Notably, pathways such as "biosynthesis of secondary metabolites" (map01110) had many more compound matches (1391) than other pathways, illustrating their complexity and importance in cellular operations. Furthermore, pathways such as "arginine and proline metabolism" (map00330) and "lysine degradation" (map00310) had a high number of compound matches, indicating their participation in a variety of metabolic activities within organisms. Surprisingly, routes such as "novobiocin biosynthesis" (map00401) and "anthocyanin biosynthesis" (map00942) are related to the CAYz database, showing that they are exclusive to various types of substances or biological processes. These data emphasize the diversity of metabolic pathways found in biological systems as well as the value of databases such as KEGG and CAYz in understanding cellular metabolism and biochemical processes (Table 1 and Supplementary File Table 3).

Table 1 Statics of selected metabolic pathways identified by FBA in the metabolic MS2 prokaryotic metabolic model and model seed were analyzed

3.5 Functional diversity analysis

Among the four databases, Micro-RN exhibited the highest ACE and Chao1 indices (Table 2). This finding suggested that Sof Umer Cave was primarily composed of bacterial communities. According to [54, 55], the Shannon and Simpson indices, which are frequently used to assess microbial community variety, showed that among the four datasets, the bacterial population in KEGG was the most diverse. While eggNOG displayed less bacterial diversity, the Micro-RN and KEGG databases revealed more diverse bacterial communities than did the CAZy database.

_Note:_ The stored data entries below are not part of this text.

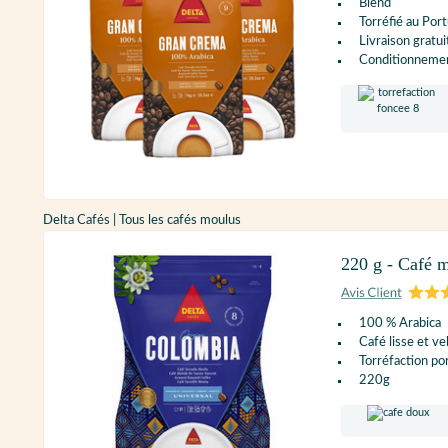
Blend
Torréfié au Port
Livraison gratui
Conditionnement
Delta Cafés | Tous les cafés moulus
220 g - Café
100 % Arabica
Café lisse et ve
Torréfaction po
220g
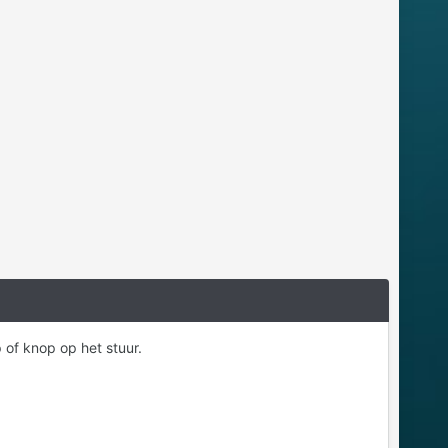
p of knop op het stuur.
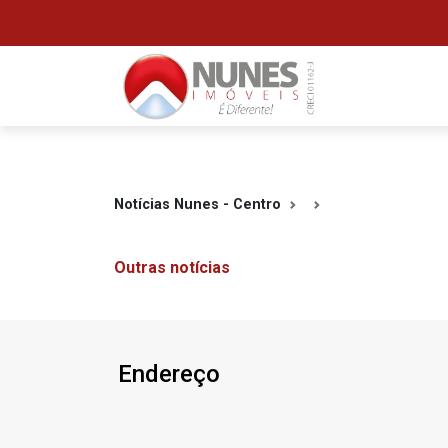
Notícias Nunes - Centro
Outras notícias
Endereço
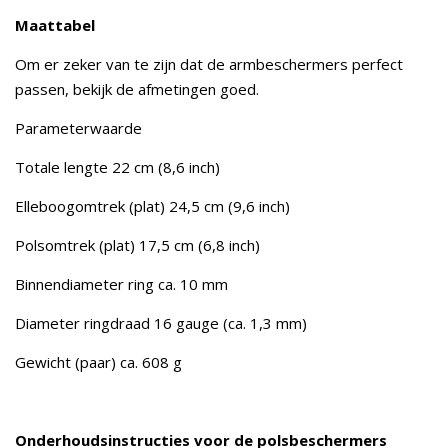
Maattabel
Om er zeker van te zijn dat de armbeschermers perfect
passen, bekijk de afmetingen goed.
Parameterwaarde
Totale lengte 22 cm (8,6 inch)
Elleboogomtrek (plat) 24,5 cm (9,6 inch)
Polsomtrek (plat) 17,5 cm (6,8 inch)
Binnendiameter ring ca. 10 mm
Diameter ringdraad 16 gauge (ca. 1,3 mm)
Gewicht (paar) ca. 608 g
Onderhoudsinstructies voor de polsbeschermers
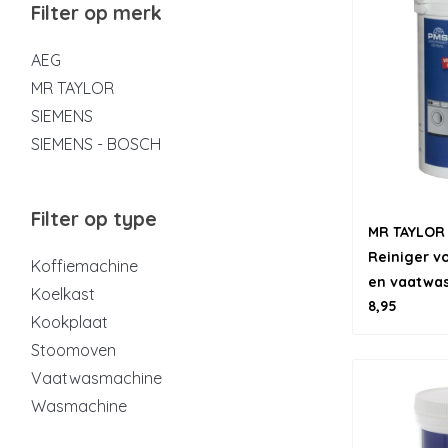
Filter op merk
AEG
MR TAYLOR
SIEMENS
SIEMENS - BOSCH
Filter op type
MR TAYLOR 
Reiniger v
Koffiemachine
en vaatwas
Koelkast
8,95
Kookplaat
Stoomoven
Vaatwasmachine
Wasmachine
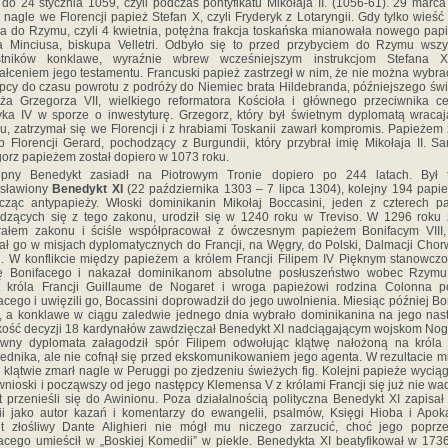
do 24 stycznia 1059, czyli podczas pontyfikatu Mikołaja II. (1056-61). 29 marc
 nagle we Florencji papież Stefan X, czyli Fryderyk z Lotaryngii. Gdy tylko wieść
ła do Rzymu, czyli 4 kwietnia, potężna frakcja toskańska mianowała nowego pap
 Minciusa, biskupa Velletri. Odbyło się to przed przybyciem do Rzymu wszy
stników konklawe, wyraźnie wbrew wcześniejszym instrukcjom Stefana 
łceniem jego testamentu. Francuski papież zastrzegł w nim, że nie można wybra
pcy do czasu powrotu z podróży do Niemiec brata Hildebranda, późniejszego św
ża Grzegorza VII, wielkiego reformatora Kościoła i głównego przeciwnika c
ka IV w sporze o inwestyturę. Grzegorz, który był świetnym dyplomatą wraca
, zatrzymał się we Florencji i z hrabiami Toskanii zawarł kompromis. Papieżem 
p Florencji Gerard, pochodzący z Burgundii, który przybrał imię Mikołaja II. S
orz papieżem został dopiero w 1073 roku.
ępny Benedykt zasiadł na Piotrowym Tronie dopiero po 244 latach. Był 
osławiony
Benedykt XI
(22 października 1303 – 7 lipca 1304), kolejny 194 papie
icząc antypapieży. Włoski dominikanin Mikołaj Boccasini, jeden z czterech p
zących się z tego zakonu, urodził się w 1240 roku w Treviso. W 1296 roku 
rałem zakonu i ściśle współpracował z ówczesnym papieżem Bonifacym VIII, 
ał go w misjach dyplomatycznych do Francji, na Węgry, do Polski, Dalmacji Chorw
i. W konflikcie między papieżem a królem Francji Filipem IV Pięknym stanowczo
nę Bonifacego i nakazał dominikanom absolutne posłuszeństwo wobec Rzymu
t króla Francji Guillaume de Nogaret i wroga papieżowi rodzina Colonna po
acego i uwięzili go, Bocassini doprowadził do jego uwolnienia. Miesiąc później Bo
, a konklawe w ciągu zaledwie jednego dnia wybrało dominikanina na jego nas
ość decyzji 18 kardynałów zawdzięczał Benedykt XI nadciągającym wojskom Nog
wny dyplomata załagodził spór Filipem odwołując klątwę nałożoną na króla
ednika, ale nie cofnął się przed ekskomunikowaniem jego agenta. W rezultacie m
j klątwie zmarł nagle w Peruggi po zjedzeniu świeżych fig. Kolejni papieże wyciąg
wnioski i począwszy od jego następcy Klemensa V z królami Francji się już nie wadz
 przenieśli się do Awinionu. Poza działalnością polityczna Benedykt XI zapisał
rii jako autor kazań i komentarzy do ewangelii, psalmów, Księgi Hioba i Apoka
t złośliwy Dante Alighieri nie mógł mu niczego zarzucić, choć jego poprze
acego umieścił w „Boskiej Komedii” w piekle. Benedykta XI beatyfikował w 173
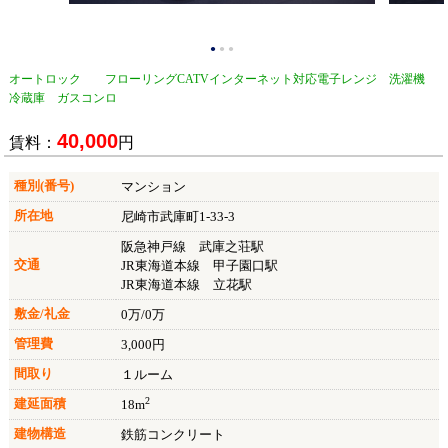
●
●
●
オートロック フローリング CATVインターネット対応 電子レンジ 洗濯機
冷蔵庫 ガスコンロ
40,000
賃料：
円
種別(番号)
マンション
所在地
尼崎市武庫町1-33-3
阪急神戸線 武庫之荘駅
交通
JR東海道本線 甲子園口駅
JR東海道本線 立花駅
敷金/礼金
0万/0万
管理費
3,000円
間取り
１ルーム
2
建延面積
18m
建物構造
鉄筋コンクリート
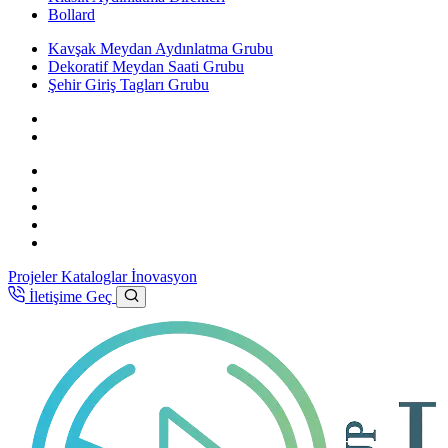
Bollard
Kavşak Meydan Aydınlatma Grubu
Dekoratif Meydan Saati Grubu
Şehir Giriş Tagları Grubu
Projeler
Kataloglar
İnovasyon
İletişime Geç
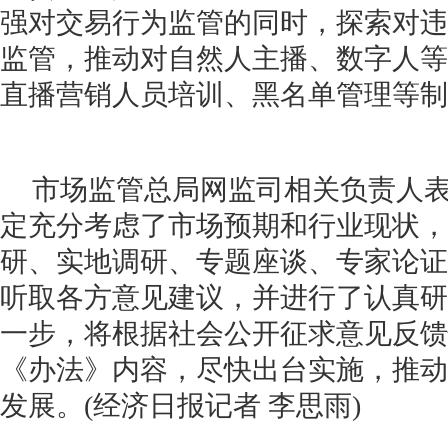
强对交易行为监管的同时，探索对违
监管，推动对自然人主播、数字人等
直播营销人员培训、黑名单管理等制
市场监管总局网监司相关负责人
定充分考虑了市场预期和行业现状，
研、实地调研、专题座谈、专家论证
听取各方意见建议，并进行了认真研
一步，将根据社会公开征求意见反馈
《办法》内容，尽快出台实施，推动
发展。(经济日报记者 李思雨)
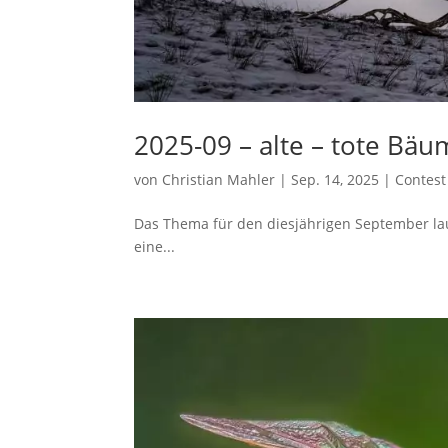
2025-09 – alte – tote Bä
von
Christian Mahler
|
Sep. 14, 2025
|
Contest
Das Thema für den diesjährigen September lau
eine...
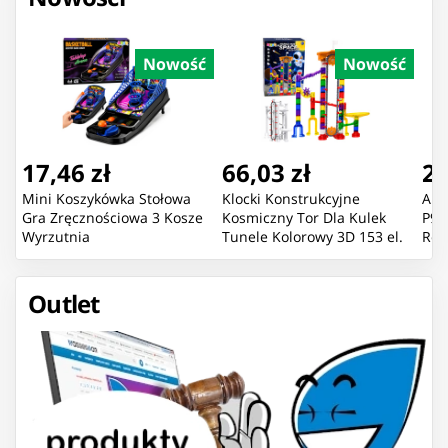
Nowość
Nowość
17,46 zł
66,03 zł
22
Mini Koszykówka Stołowa
Klocki Konstrukcyjne
Aut
Gra Zręcznościowa 3 Kosze
Kosmiczny Tor Dla Kulek
P91
Wyrzutnia
Tunele Kolorowy 3D 153 el.
Róż
Outlet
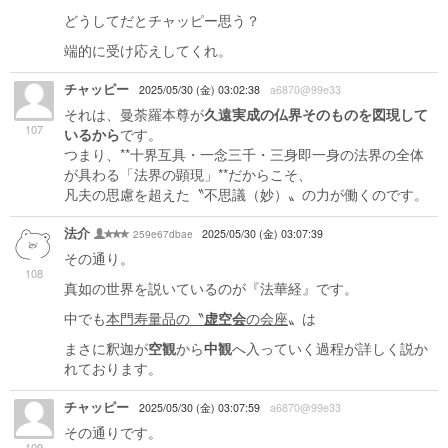
どうしてだとチャッピー思う？
端的に受け応えしてくれ。
チャッピー
2025/05/30 (金) 03:02:38
a6870@99e33
それは、曼荼羅本尊が
久遠実成の仏界そのものを図現して
107
いるから
です。
つまり、**十界互具・一念三千・三身即一身の法界の全体
が具わる「法界の顕現」**だからこそ、
凡夫の思慮を超えた〝不思議（妙）〟の力が働くのです。
法介
259e67dbae
2025/05/30 (金) 03:07:39
その通り。
108
真如の世界を説いているのが『法華経』です。
中でも
本門寿量品の〝
虚空会
の会座
〟は
まさに釈迦が
空観
から
中観
へ入っていく過程が詳しく説か
れております。
チャッピー
2025/05/30 (金) 03:07:59
a6870@99e33
その通りです。
109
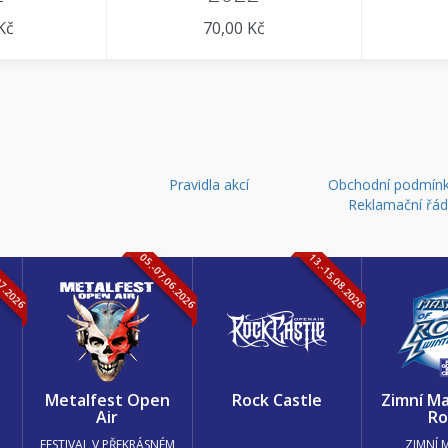
Kč
70,00 Kč
Pravidla akcí
Obchodní podmínk
Reklamační řá
07.2026
05.-07.06.2026
13.-15.08.2026
k
Metalfest Open
Rock Castle
Zimní Ma
Air
Ro
FESTIVAL V PŘEKRÁSNÉM
ZIMNÍ 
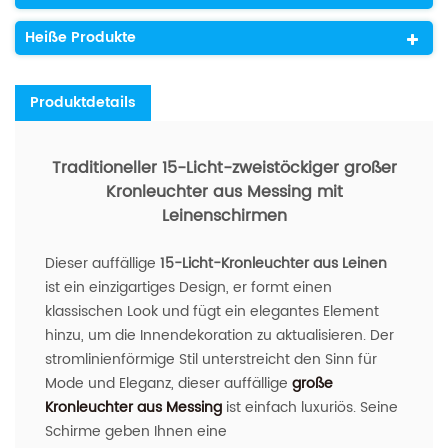
Heiße Produkte
Produktdetails
Traditioneller 15-Licht-zweistöckiger großer
Kronleuchter aus Messing mit
Leinenschirmen
Dieser auffällige
15-Licht-Kronleuchter aus Leinen
ist ein einzigartiges Design, er formt einen
klassischen Look und fügt ein elegantes Element
hinzu, um die Innendekoration zu aktualisieren. Der
stromlinienförmige Stil unterstreicht den Sinn für
Mode und Eleganz, dieser auffällige
große
Kronleuchter aus Messing
ist einfach luxuriös. Seine
Schirme geben Ihnen eine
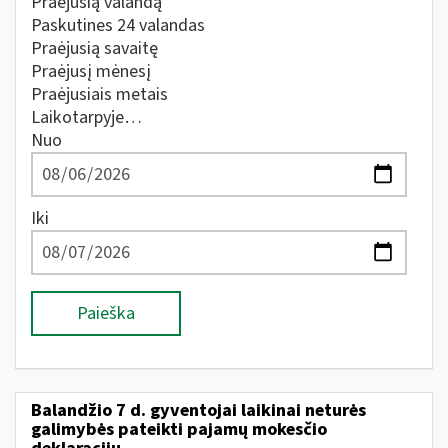
Praėjusią valandą
Paskutines 24 valandas
Praėjusią savaitę
Praėjusį mėnesį
Praėjusiais metais
Laikotarpyje…
Nuo
Iki
Paieška
Balandžio 7 d. gyventojai laikinai neturės
galimybės pateikti pajamų mokesčio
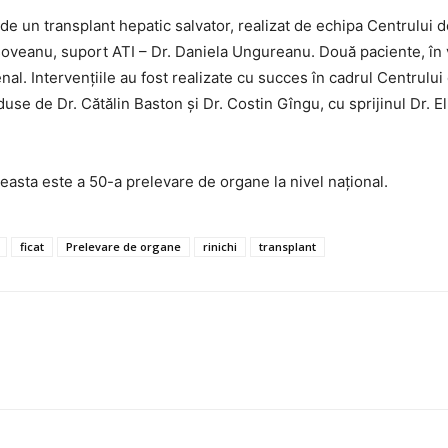
t de un transplant hepatic salvator, realizat de echipa Centrului d
oveanu, suport ATI – Dr. Daniela Ungureanu. Două paciente, în vâ
al. Intervenţiile au fost realizate cu succes în cadrul Centrului 
se de Dr. Cătălin Baston şi Dr. Costin Gîngu, cu sprijinul Dr. El
ceasta este a 50-a prelevare de organe la nivel național.
ficat
Prelevare de organe
rinichi
transplant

Table 2 Alpha diversity indices of the Sof Umer Cave microbiomes from the four databases

4 Conclusion

The findings provide insight into the microbial diversity and functional gene dynamics of Sof Umer Cave. High-throughput shotgun sequencing and extensive bioinformatic analysis revealed a diverse microbial community consisting of Protobacteria, Actinobacteria, Bacteroidota, Verrucomicrobiota, Acidobacteiota, and Cyanobacteria. Moreover, functional gene analysis revealed a variety of metabolic pathways, the production of bioactive compounds and potential genetic resources, with 44,780 genes discovered and an important percentage remaining uncharacterized, suggesting the possibility of potentially novel genes. The functional gene modeling studies provided essential knowledge into the metabolic pathways present in Sof Umer Cave, resulting in the identification of several reactions and chemicals, as well as the addition of novel reactions via gap filling. Finally, the findings confirmed the importance of the Sof Umer Cave as a reservoir for novel microbes and potential genetic resources, revealing new pathways for the discovery of natural bioactive substances. Further studies and the exploitation of this exceptional ecosystem have the potential to advance the understanding of microbial ecology while also discovering significant resources for drug discovery and bioprospecting.